### [What is needed]
Write out the data below in full, please. Keep every character as given.

### [Dataset excerpts]
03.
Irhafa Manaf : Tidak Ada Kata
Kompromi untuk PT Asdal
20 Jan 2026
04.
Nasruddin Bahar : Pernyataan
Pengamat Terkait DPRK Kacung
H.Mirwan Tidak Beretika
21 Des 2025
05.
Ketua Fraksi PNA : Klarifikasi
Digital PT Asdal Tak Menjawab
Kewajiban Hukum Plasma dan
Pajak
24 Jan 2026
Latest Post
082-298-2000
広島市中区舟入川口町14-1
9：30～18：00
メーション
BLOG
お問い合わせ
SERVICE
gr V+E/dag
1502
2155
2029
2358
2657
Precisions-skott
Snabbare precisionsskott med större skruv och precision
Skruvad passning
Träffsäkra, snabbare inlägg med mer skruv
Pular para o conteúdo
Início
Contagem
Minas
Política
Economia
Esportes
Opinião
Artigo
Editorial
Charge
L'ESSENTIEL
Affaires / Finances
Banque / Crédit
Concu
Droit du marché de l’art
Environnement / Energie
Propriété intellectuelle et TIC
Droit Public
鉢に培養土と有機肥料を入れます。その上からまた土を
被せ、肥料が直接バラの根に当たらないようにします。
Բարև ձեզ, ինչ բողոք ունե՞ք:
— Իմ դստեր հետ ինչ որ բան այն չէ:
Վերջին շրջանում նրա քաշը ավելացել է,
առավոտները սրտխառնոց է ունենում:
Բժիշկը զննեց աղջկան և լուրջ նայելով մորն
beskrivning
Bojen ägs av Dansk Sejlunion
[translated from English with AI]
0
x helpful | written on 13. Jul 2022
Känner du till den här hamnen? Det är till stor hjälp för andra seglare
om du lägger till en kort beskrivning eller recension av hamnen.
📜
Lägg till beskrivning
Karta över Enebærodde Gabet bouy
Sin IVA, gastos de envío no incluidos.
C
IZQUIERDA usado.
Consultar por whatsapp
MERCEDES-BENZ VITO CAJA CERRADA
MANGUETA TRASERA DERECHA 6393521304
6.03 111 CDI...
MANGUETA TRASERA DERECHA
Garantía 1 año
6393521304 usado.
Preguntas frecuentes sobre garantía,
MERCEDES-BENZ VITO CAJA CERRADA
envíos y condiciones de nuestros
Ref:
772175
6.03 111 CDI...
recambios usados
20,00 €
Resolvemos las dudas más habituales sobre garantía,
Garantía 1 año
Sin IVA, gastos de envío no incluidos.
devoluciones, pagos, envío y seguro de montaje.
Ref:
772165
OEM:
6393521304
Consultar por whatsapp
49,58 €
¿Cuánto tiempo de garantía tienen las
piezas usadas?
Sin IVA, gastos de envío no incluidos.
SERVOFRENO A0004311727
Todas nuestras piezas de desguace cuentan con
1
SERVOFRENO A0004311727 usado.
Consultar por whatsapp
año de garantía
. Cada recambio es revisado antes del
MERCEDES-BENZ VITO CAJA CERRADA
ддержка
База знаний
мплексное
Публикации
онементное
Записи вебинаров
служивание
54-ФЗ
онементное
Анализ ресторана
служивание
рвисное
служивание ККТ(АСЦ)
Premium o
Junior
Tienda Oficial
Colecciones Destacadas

### [Result for this task]
03.
Irhafa Manaf : Tidak Ada Kata
Kompromi untuk PT Asdal
20 Jan 2026
04.
Nasruddin Bahar : Pernyataan
Pengamat Terkait DPRK Kacung
H.Mirwan Tidak Beretika
21 Des 2025
05.
Ketua Fraksi PNA : Klarifikasi
Digital PT Asdal Tak Menjawab
Kewajiban Hukum Plasma dan
Pajak
24 Jan 2026
Latest Post
082-298-2000
広島市中区舟入川口町14-1
9：30～18：00
メーション
BLOG
お問い合わせ
SERVICE
gr V+E/dag
1502
2155
2029
2358
2657
Precisions-skott
Snabbare precisionsskott med större skruv och precision
Skruvad passning
Träffsäkra, snabbare inlägg med mer skruv
Pular para o conteúdo
Início
Contagem
Minas
Política
Economia
Esportes
Opinião
Artigo
Editorial
Charge
L'ESSENTIEL
Affaires / Finances
Banque / Crédit
Concu
Droit du marché de l’art
Environnement / Energie
Propriété intellectuelle et TIC
Droit Public
鉢に培養土と有機肥料を入れます。その上からまた土を
被せ、肥料が直接バラの根に当たらないようにします。
Բարև ձեզ, ինչ բողոք ունե՞ք:
— Իմ դստեր հետ ինչ որ բան այն չէ:
Վերջին շրջանում նրա քաշը ավելացել է,
առավոտները սրտխառնոց է ունենում:
Բժիշկը զննեց աղջկան և լուրջ նայելով մորն
beskrivning
Bojen ägs av Dansk Sejlunion
[translated from English with AI]
0
x helpful | written on 13. Jul 2022
Känner du till den här hamnen? Det är till stor hjälp för andra seglare
om du lägger till en kort beskrivning eller recension av hamnen.
📜
Lägg till beskrivning
Karta över Enebærodde Gabet bouy
Sin IVA, gastos de envío no incluidos.
C
IZQUIERDA usado.
Consultar por whatsapp
MERCEDES-BENZ VITO CAJA CERRADA
MANGUETA TRASERA DERECHA 6393521304
6.03 111 CDI...
MANGUETA TRASERA DERECHA
Garantía 1 año
6393521304 usado.
Preguntas frecuentes sobre garantía,
MERCEDES-BENZ VITO CAJA CERRADA
envíos y condiciones de nuestros
Ref:
772175
6.03 111 CDI...
recambios usados
20,00 €
Resolvemos las dudas más habituales sobre garantía,
Garantía 1 año
Sin IVA, gastos de envío no incluidos.
devoluciones, pagos, envío y seguro de montaje.
Ref:
772165
OEM:
6393521304
Consultar por whatsapp
49,58 €
¿Cuánto tiempo de garantía tienen las
piezas usadas?
Sin IVA, gastos de envío no incluidos.
SERVOFRENO A0004311727
Todas nuestras piezas de desguace cuentan con
1
SERVOFRENO A0004311727 usado.
Consultar por whatsapp
año de garantía
. Cada recambio es revisado antes del
MERCEDES-BENZ VITO CAJA CERRADA
ддержка
База знаний
мплексное
Публикации
онементное
Записи вебинаров
служивание
54-ФЗ
онементное
Анализ ресторана
служивание
рвисное
служивание ККТ(АСЦ)
Premium o
Junior
Tienda Oficial
Colecciones Destacadas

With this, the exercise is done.